Segment Start: LISTED RECORDS

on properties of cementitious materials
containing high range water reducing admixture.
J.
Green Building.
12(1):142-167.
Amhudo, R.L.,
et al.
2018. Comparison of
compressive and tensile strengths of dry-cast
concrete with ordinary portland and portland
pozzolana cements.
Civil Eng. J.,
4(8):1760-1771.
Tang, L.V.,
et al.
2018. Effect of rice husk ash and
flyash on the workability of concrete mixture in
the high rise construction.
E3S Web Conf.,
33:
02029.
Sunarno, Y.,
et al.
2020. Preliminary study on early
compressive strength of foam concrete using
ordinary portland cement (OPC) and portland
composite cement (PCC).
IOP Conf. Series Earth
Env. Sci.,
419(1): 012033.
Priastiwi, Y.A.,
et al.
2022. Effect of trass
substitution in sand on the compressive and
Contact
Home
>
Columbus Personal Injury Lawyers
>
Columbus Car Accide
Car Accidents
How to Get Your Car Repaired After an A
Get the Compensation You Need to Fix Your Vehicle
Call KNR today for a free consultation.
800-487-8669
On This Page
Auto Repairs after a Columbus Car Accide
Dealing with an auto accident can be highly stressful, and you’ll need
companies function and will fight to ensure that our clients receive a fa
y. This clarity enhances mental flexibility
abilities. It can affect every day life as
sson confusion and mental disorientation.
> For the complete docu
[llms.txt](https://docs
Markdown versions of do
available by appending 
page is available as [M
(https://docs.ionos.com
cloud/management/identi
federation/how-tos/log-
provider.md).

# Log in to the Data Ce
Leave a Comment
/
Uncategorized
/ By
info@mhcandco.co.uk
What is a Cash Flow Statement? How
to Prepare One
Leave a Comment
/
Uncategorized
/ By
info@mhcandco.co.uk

Segment End: LISTED RECORDS

### REQUIRED WORK
Recreate the full listing above precisely.

### RESPONSE AREA
on properties of cementitious materials
containing high range water reducing admixture.
J.
Green Building.
12(1):142-167.
Amhudo, R.L.,
et al.
2018. Comparison of
compressive and tensile strengths of dry-cast
concrete with ordinary portland and portland
pozzolana cements.
Civil Eng. J.,
4(8):1760-1771.
Tang, L.V.,
et al.
2018. Effect of rice husk ash and
flyash on the workability of concrete mixture in
the high rise construction.
E3S Web Conf.,
33:
02029.
Sunarno, Y.,
et al.
2020. Preliminary study on early
compressive strength of foam concrete using
ordinary portland cement (OPC) and portland
composite cement (PCC).
IOP Conf. Series Earth
Env. Sci.,
419(1): 012033.
Priastiwi, Y.A.,
et al.
2022. Effect of trass
substitution in sand on the compressive and
Contact
Home
>
Columbus Personal Injury Lawyers
>
Columbus Car Accide
Car Accidents
How to Get Your Car Repaired After an A
Get the Compensation You Need to Fix Your Vehicle
Call KNR today for a free consultation.
800-487-8669
On This Page
Auto Repairs after a Columbus Car Accide
Dealing with an auto accident can be highly stressful, and you’ll need
companies function and will fight to ensure that our clients receive a fa
y. This clarity enhances mental flexibility
abilities. It can affect every day life as
sson confusion and mental disorientation.
> For the complete docu
[llms.txt](https://docs
Markdown versions of do
available by appending 
page is available as [M
(https://docs.ionos.com
cloud/management/identi
federation/how-tos/log-
provider.md).

# Log in to the Data Ce
Leave a Comment
/
Uncategorized
/ By
info@mhcandco.co.uk
What is a Cash Flow Statement? How
to Prepare One
Leave a Comment
/
Uncategorized
/ By
info@mhcandco.co.uk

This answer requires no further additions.